— LISTE DES ACTIVITÉS —
a: Les affirmations suivantes concordent-elles avec le texte fourni ? (i) Dans le passage de l'Évangile cité, on remet ses vêtements à Jésus avant de l'emmener pour le crucifier. (ii) Le texte affirme que la vie sociale devient moins sécularisée. (iii) La prière demande de pouvoir regarder le Fils marcher sur les eaux du Gange. Pour chacune, répondez par oui ou non et citez mot pour mot les mots décisifs du texte.
b: D'après le texte fourni, de quel évangile est tiré le passage cité pour la septième station ?
c: Recopiez le passage du texte fourni qui commence par « De l'Evangile selon » et se poursuit jusqu'à « pour le crucifier. ».

— TEXTE FOURNI —
- - - -
Pro peccatis suæ gentis
Pour les péchés de tout son peuple
vidit Iesum in tormentis,
elle le vit dans ses tourments,
et flagellis subditum.
subissant les coups de fouet.
Septième station
Jésus, objet de moqueries, est emmené pour être crucifié
Adoramus te, Christe, et benedicimus tibi.
Quia per sanctam crucem tuam redemisti mundum.
De l'Evangile selon saint Matthieu 27, 31
Quand ils se furent bien moqués de lui, ils lui enlevèrent le manteau, lui remirent ses vêtements, et l'emmenèrent pour le crucifier.
Jésus, au nom duquel chacun tombe à genou aux cieux et sur terre (cf. Ph 2, 10), est l'objet de moqueries. Nous sommes bouleversés en voyant les degrés de brutalité dans lesquels les êtres humains peuvent sombrer. Jésus est humilié de façons nouvelles aujourd'hui aussi: lorsque les réalités les plus sacrées et profondes de la foi sont banalisées, lorsque l'on laisse le sens du sacré s'effriter, et que le sentiment religieux est relégué dans les vestiges désagréables de l'antiquité. Dans la vie publique, tout risque d'être désacralisé: les personnes, les lieux, les promesses, les prières, les pratiques, les paroles, les textes sacrés, les formules religieuses, les symboles, les cérémonies. Notre vie sociale devient toujours plus sécularisée. Le sacré est effacé. La vie religieuse devient timide. Ainsi, nous voyons que les questions les plus importantes se situent parmi les inepties et les banalités glorifiées. Les valeurs et les normes, qui maintenaient ensemble les sociétés et guidaient les personnes vers les idéaux les plus élevés, sont raillés et jetés à la mer. Jésus continue à être ridiculisé! Nous avons la foi, Seigneur, mais pas assez. Aide notre incrédulité (cf. Mc 9, 24). Fais que nous ne mettions jamais en doute ou que nous ne nous moquions pas avec cynisme des aspects les plus sérieux de la vie. Accorde-nous de ne pas perdre notre chemin dans le désert de l'absence de Dieu. Rends-nous en mesure de te percevoir dans la brise légère, de te voir aux angles des rues, de t'aimer dans l'enfant qui n'est pas encore né. Dieu, fais-nous comprendre que sur le Thabor ou sur le Calvaire, ton Fils est le Seigneur. Avec ses habits resplendissants ou dépouillés de ses vêtements, il est le Sauveur du monde (cf. Jn 4, 42). Rends-nous attentifs à ses présences silencieuses: dans sa «Parole», dans les tabernacles, les sanctuaires, les lieux humbles, les personnes simples, la vie des pauvres, le rire des enfants, les pins qui murmurent, les collines qui ondulent, la! plus petite cellule vivante, l'atome le plus petit et les galaxies lointaines. Fais que nous puissions le regarder avec stupeur tandis qu'il marche sur les eaux du Rhin, du Nil et du Tanganica.
- - - -
— ENSEMBLE DES ENTRÉES —
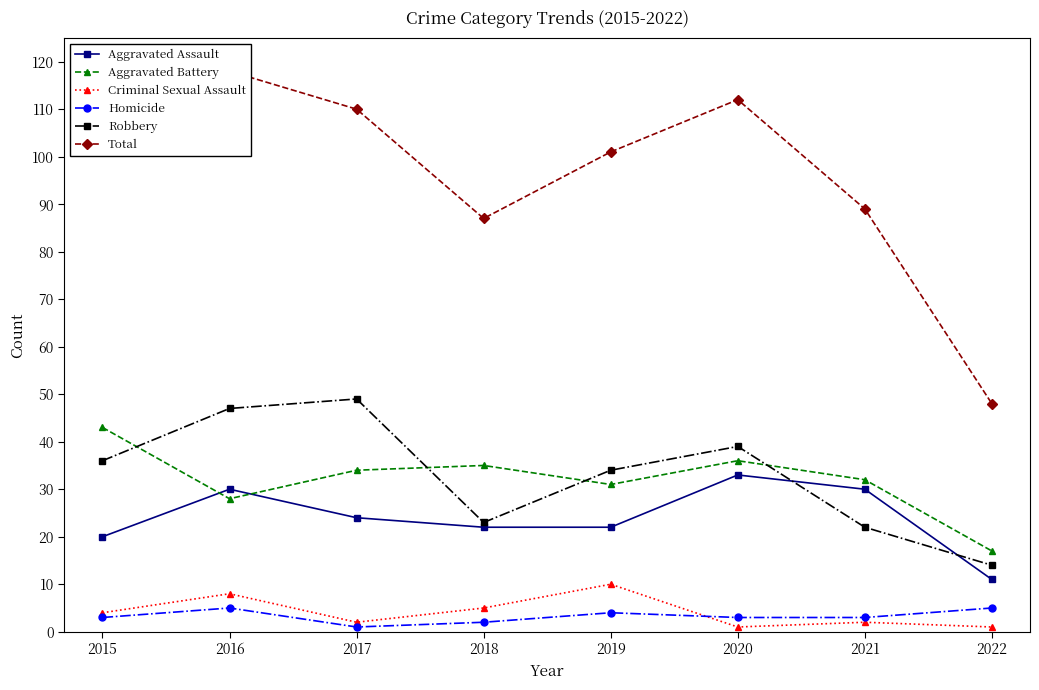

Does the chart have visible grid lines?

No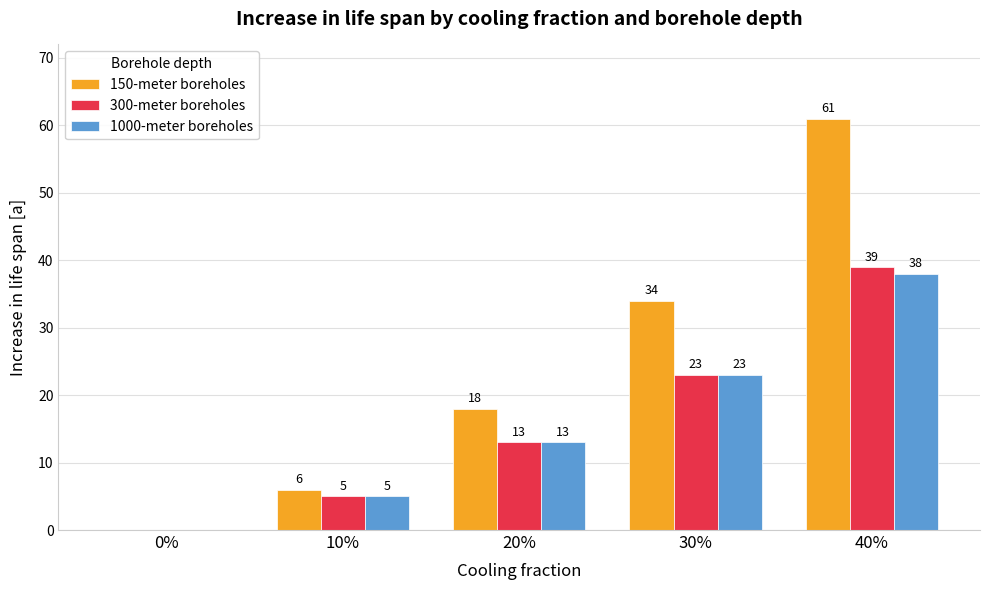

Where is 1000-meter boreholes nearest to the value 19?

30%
- - - -
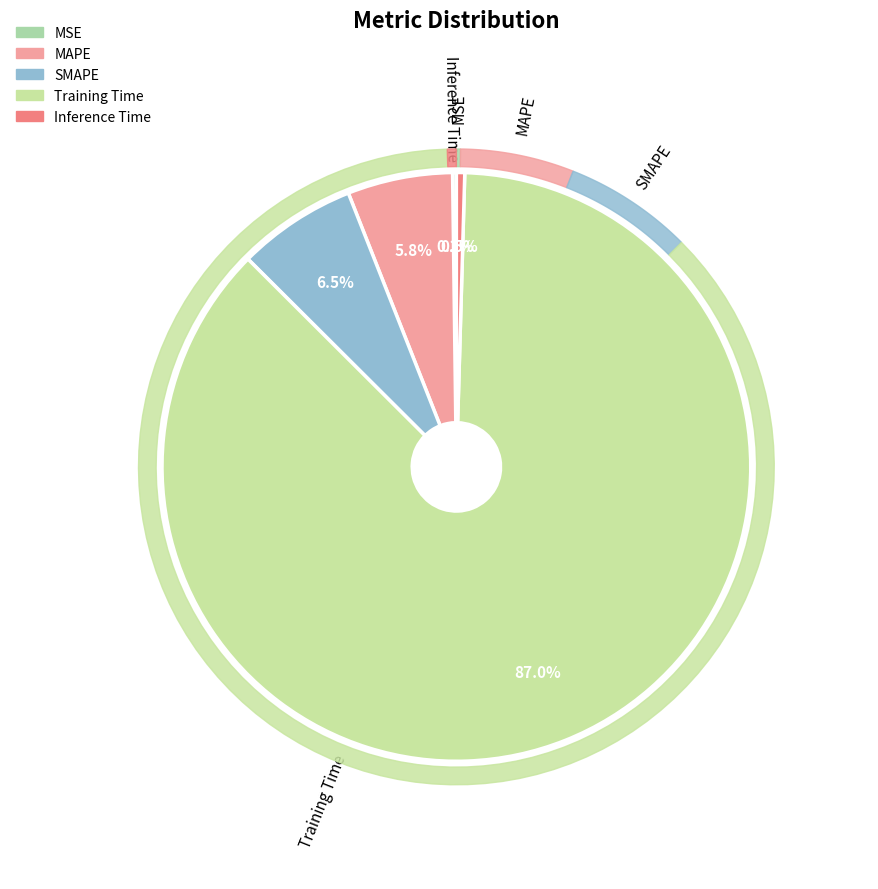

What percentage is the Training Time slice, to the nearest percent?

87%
- - - -
— RÉSULTATS ATTENDUS —
a:
(i) Oui : « lui remirent ses vêtements, et l'emmenèrent pour le crucifier ».
(ii) Non : « Notre vie sociale devient toujours plus sécularisée. »
(iii) Non : « tandis qu'il marche sur les eaux du Rhin, du Nil et du Tanganica ».

b: De l'Évangile selon saint Matthieu (27, 31).

c:
De l'Evangile selon saint Matthieu 27, 31
Quand ils se furent bien moqués de lui, ils lui enlevèrent le manteau, lui remirent ses vêtements, et l'emmenèrent pour le crucifier.